I have a dataframe:
train_df = pd.DataFrame({'home':['A','A','B','C','C'],'dest':['X','Y','Y','X','Y']})
If I do:
train_df[['home','dest']] = train_df[['home','dest']].astype('category')
from sklearn.preprocessing import OneHotEncoder
onehotenc = OneHotEncoder(handle_unknown='ignore')
encoded_df = pd.DataFrame(onehotenc.fit_transform(train_df[['home','dest']]).toarray())
encoded_df.columns = onehotenc.get_feature_names_out()
train_df = train_df.join(encoded_df)
I do get the train_df dataframe with encoded_df columns added on the right. However, if I do
for df in [train_df]:
df[['home','dest']] = df[['home','dest']].astype('category')
from sklearn.preprocessing import OneHotEncoder
onehotenc = OneHotEncoder(handle_unknown='ignore')

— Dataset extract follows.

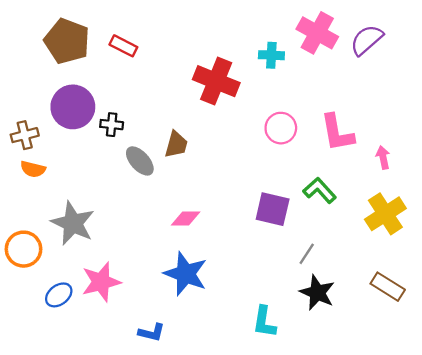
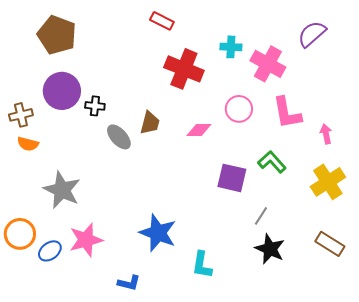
pink cross: (317, 33) -> (268, 64), moved
red rectangle: (123, 46) -> (162, 21), moved
pink diamond: (186, 219) -> (199, 130), moved
orange circle: (23, 249) -> (20, 234), moved
cyan L-shape: (264, 322) -> (202, 265), moved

encoded_df = pd.DataFrame(onehotenc.fit_transform(df[['home','dest']]).toarray())
encoded_df.columns = onehotenc.get_feature_names_out()
df = df.join(encoded_df)
the train_df is same as before. Why does the assignment not work in the for loop case? I need to do similar encoding on multiple dataframes, and add encoded columns to those dataframes. How can I do it in a for loop?